» Task to carry out
What lines in this listing contain the string "prostate"? Report each one by copying it.
▼
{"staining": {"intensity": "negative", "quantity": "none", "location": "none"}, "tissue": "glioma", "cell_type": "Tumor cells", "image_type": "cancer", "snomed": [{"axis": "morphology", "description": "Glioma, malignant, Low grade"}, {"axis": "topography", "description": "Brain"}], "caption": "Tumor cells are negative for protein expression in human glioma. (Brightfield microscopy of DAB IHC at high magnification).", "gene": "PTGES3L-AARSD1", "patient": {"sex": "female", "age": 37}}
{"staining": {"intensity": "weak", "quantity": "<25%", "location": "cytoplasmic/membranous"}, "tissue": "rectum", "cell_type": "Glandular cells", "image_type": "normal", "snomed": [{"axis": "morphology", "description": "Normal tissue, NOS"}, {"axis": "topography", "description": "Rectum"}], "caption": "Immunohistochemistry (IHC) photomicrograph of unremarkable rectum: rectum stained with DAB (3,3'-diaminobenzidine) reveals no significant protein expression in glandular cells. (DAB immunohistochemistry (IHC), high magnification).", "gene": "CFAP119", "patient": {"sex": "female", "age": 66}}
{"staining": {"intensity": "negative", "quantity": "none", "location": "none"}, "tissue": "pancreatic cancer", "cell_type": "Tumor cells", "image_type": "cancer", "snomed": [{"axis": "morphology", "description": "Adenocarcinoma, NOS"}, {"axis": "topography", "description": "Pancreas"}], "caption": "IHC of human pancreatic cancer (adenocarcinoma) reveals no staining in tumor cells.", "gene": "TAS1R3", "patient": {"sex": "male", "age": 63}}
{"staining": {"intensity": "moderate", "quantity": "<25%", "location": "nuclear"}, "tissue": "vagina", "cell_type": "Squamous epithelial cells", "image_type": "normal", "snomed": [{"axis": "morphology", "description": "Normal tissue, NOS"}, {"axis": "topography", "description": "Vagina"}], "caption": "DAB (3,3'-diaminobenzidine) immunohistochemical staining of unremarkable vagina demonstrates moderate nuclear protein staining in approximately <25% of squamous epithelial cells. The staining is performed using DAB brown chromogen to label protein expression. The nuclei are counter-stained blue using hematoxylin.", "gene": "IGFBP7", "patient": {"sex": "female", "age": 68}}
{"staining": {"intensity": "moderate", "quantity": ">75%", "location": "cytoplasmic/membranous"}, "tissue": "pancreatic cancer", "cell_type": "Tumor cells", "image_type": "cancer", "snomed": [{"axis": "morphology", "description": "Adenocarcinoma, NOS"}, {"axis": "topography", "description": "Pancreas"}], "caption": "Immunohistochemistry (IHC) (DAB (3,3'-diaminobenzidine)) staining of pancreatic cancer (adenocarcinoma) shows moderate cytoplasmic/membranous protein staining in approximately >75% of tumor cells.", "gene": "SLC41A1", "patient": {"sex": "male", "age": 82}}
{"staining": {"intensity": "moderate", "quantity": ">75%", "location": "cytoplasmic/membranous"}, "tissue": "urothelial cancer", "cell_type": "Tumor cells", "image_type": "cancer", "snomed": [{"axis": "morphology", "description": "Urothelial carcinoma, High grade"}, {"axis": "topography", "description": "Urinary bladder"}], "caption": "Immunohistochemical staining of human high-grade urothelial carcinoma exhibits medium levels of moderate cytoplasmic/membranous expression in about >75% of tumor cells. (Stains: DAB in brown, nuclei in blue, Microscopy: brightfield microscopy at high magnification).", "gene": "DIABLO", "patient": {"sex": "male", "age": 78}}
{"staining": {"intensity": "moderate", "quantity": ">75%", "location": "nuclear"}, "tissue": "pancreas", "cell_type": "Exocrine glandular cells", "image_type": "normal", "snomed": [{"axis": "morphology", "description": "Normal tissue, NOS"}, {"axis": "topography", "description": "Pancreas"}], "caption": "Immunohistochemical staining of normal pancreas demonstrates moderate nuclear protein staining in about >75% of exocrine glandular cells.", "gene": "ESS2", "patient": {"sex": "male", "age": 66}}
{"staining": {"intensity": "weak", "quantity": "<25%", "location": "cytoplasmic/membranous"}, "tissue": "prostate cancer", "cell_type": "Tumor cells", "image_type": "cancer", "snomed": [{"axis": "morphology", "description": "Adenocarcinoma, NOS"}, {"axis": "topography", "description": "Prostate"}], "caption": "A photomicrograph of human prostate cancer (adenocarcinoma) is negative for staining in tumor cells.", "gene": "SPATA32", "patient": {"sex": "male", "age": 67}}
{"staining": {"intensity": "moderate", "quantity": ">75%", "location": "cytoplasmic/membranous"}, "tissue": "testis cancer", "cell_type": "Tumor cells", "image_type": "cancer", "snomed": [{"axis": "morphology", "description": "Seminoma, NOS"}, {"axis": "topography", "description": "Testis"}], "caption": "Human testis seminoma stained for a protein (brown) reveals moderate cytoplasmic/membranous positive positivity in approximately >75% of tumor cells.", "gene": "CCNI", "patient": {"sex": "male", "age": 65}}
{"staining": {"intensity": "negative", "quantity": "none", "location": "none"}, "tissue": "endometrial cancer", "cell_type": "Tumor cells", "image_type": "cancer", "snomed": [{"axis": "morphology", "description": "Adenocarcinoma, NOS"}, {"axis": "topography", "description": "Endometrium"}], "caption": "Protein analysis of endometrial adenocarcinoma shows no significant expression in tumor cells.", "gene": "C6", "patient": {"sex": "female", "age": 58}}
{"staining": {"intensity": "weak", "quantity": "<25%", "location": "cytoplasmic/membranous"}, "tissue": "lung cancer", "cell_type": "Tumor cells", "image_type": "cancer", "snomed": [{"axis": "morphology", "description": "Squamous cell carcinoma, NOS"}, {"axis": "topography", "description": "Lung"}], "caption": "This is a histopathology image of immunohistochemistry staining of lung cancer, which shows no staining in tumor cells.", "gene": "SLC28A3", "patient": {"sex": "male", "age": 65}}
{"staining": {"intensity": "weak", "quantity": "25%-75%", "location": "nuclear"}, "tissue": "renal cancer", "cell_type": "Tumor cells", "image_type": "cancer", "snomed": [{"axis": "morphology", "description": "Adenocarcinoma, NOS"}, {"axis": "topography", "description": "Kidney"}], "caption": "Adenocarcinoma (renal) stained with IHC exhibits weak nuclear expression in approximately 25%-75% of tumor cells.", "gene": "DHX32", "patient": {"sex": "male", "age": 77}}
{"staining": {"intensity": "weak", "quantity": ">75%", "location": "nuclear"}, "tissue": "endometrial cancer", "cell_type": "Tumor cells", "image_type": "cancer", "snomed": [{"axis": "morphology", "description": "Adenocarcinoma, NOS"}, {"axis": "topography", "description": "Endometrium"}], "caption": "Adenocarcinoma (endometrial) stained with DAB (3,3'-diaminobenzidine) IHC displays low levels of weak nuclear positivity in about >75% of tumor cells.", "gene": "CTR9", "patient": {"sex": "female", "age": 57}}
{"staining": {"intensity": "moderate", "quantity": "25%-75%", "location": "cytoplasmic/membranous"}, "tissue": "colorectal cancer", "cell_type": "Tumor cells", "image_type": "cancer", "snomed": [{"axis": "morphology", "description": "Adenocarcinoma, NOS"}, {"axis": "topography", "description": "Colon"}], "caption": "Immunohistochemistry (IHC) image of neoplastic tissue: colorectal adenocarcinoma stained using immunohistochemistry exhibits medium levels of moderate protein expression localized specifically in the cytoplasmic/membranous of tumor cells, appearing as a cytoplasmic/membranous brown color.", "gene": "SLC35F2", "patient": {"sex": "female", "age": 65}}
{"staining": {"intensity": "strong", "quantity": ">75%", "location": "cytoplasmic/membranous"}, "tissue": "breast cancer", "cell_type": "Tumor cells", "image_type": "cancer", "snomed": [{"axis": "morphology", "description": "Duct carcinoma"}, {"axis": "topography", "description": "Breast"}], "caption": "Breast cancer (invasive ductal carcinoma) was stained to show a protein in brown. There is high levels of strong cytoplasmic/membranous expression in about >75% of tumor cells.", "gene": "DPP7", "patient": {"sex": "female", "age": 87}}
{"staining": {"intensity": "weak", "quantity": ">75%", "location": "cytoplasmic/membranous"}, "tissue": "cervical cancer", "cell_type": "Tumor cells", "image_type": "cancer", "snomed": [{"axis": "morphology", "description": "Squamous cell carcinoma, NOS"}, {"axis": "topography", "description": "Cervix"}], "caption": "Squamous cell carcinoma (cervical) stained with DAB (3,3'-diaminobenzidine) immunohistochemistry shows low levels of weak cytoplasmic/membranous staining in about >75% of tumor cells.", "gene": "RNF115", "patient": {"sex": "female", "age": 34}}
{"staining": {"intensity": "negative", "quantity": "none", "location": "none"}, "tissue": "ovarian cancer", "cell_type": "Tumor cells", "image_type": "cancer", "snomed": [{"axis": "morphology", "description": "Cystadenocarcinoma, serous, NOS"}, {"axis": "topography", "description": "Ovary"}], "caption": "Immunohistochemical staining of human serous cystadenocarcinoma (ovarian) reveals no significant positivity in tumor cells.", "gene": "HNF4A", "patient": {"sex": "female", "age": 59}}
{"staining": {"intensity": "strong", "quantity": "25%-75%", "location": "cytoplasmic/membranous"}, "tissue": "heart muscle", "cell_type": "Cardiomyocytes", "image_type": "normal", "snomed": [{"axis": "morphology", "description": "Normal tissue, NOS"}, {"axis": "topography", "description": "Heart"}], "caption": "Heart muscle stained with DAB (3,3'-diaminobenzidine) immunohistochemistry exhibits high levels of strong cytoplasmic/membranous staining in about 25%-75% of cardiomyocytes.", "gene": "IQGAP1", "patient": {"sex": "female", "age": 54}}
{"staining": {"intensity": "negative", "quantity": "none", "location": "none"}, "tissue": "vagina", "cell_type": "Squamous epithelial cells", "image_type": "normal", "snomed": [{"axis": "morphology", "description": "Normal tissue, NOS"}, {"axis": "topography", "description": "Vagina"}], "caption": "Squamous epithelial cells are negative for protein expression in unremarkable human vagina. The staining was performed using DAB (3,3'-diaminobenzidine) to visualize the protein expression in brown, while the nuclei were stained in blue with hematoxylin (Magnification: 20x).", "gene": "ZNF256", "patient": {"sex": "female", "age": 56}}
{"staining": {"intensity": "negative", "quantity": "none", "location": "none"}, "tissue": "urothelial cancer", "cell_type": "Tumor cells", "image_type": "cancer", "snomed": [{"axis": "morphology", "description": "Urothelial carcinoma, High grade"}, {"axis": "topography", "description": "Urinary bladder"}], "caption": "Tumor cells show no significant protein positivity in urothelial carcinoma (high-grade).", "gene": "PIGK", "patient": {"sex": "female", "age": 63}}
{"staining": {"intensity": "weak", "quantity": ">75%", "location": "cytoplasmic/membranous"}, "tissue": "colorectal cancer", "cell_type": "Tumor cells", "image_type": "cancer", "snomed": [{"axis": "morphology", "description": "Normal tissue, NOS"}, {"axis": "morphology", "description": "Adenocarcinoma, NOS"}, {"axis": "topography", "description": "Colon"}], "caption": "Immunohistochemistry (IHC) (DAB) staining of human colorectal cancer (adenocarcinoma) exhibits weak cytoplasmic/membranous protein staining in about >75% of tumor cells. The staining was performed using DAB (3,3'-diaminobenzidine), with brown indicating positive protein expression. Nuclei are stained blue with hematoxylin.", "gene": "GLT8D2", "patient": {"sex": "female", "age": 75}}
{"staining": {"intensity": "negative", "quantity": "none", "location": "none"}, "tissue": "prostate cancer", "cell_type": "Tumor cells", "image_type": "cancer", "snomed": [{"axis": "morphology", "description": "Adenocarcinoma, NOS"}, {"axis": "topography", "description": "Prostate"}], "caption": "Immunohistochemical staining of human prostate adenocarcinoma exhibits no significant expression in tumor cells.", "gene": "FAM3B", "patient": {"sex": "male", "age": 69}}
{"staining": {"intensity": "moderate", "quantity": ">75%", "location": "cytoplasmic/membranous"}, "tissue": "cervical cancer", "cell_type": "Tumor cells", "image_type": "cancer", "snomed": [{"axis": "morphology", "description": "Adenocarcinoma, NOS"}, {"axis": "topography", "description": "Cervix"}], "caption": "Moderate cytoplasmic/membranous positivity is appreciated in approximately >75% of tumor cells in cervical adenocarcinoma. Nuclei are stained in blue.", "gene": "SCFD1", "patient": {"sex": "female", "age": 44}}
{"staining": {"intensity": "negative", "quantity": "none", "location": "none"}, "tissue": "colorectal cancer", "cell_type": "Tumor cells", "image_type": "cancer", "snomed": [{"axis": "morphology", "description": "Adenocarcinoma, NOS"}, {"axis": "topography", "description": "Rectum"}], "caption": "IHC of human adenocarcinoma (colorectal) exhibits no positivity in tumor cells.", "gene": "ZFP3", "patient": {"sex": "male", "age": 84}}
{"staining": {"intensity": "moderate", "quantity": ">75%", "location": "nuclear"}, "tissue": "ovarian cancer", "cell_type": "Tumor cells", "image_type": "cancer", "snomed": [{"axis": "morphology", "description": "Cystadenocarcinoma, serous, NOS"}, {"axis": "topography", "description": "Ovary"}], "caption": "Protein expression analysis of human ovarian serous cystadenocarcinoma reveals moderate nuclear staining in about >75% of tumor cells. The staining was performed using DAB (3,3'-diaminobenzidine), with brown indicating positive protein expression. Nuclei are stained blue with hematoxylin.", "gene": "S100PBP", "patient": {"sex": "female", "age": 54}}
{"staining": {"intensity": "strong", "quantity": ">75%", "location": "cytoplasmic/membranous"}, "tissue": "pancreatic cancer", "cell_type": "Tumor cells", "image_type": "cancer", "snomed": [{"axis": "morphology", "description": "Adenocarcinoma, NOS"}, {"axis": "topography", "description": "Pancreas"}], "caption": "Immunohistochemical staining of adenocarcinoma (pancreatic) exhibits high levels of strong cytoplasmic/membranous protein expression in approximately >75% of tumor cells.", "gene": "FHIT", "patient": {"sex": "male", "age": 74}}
▲
» Response
{"staining": {"intensity": "weak", "quantity": "<25%", "location": "cytoplasmic/membranous"}, "tissue": "prostate cancer", "cell_type": "Tumor cells", "image_type": "cancer", "snomed": [{"axis": "morphology", "description": "Adenocarcinoma, NOS"}, {"axis": "topography", "description": "Prostate"}], "caption": "A photomicrograph of human prostate cancer (adenocarcinoma) is negative for staining in tumor cells.", "gene": "SPATA32", "patient": {"sex": "male", "age": 67}}
{"staining": {"intensity": "negative", "quantity": "none", "location": "none"}, "tissue": "prostate cancer", "cell_type": "Tumor cells", "image_type": "cancer", "snomed": [{"axis": "morphology", "description": "Adenocarcinoma, NOS"}, {"axis": "topography", "description": "Prostate"}], "caption": "Immunohistochemical staining of human prostate adenocarcinoma exhibits no significant expression in tumor cells.", "gene": "FAM3B", "patient": {"sex": "male", "age": 69}}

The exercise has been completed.